Record set:
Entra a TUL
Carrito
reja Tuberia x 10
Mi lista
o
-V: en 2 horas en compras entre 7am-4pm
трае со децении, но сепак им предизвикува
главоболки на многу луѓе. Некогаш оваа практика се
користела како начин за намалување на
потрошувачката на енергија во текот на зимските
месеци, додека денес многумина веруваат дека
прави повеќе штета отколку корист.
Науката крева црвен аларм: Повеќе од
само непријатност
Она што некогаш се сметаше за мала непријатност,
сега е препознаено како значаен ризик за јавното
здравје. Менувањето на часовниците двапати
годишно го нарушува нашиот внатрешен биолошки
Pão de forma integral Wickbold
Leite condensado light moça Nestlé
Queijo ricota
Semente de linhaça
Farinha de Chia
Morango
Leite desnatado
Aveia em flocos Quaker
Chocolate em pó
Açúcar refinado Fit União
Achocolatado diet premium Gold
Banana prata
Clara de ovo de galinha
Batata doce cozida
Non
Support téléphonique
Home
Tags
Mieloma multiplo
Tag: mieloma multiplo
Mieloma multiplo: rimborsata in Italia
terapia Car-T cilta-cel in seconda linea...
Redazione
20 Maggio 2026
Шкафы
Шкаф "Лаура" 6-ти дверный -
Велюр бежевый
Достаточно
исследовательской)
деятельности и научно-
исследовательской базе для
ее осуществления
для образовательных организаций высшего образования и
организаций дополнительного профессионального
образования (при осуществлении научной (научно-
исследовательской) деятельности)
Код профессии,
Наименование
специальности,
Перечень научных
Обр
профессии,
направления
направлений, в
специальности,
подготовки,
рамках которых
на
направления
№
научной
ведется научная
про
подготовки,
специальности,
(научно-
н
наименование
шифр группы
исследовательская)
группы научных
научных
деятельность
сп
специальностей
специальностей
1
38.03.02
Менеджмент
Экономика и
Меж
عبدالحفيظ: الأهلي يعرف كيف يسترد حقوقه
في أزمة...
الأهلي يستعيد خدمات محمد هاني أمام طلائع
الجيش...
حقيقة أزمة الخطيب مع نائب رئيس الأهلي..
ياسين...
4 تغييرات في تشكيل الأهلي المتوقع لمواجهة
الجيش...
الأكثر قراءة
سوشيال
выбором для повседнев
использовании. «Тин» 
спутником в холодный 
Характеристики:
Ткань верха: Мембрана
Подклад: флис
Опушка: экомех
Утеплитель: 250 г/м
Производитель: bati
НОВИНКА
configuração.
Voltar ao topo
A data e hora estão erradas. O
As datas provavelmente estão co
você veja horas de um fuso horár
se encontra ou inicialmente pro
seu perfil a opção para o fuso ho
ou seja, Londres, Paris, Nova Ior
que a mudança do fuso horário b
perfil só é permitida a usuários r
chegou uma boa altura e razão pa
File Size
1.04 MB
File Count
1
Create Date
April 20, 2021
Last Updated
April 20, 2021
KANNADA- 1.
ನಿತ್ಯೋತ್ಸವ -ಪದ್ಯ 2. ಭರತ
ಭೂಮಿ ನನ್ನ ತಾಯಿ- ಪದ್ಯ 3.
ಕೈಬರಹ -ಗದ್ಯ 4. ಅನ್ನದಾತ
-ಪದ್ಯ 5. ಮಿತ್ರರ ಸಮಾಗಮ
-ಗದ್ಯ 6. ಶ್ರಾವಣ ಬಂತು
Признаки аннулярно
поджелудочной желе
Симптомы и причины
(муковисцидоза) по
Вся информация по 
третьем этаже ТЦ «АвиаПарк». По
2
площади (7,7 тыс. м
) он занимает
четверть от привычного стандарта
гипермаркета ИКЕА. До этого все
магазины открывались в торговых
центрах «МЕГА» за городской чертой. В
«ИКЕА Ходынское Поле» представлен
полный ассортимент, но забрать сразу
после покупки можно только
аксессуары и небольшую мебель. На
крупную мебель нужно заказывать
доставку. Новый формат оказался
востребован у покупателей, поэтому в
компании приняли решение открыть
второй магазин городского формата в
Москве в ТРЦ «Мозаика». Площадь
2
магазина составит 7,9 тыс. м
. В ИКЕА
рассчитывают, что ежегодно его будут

What to produce:
Count how many lines of the entries include the string "како". The number is the entire answer.

Answer box:
2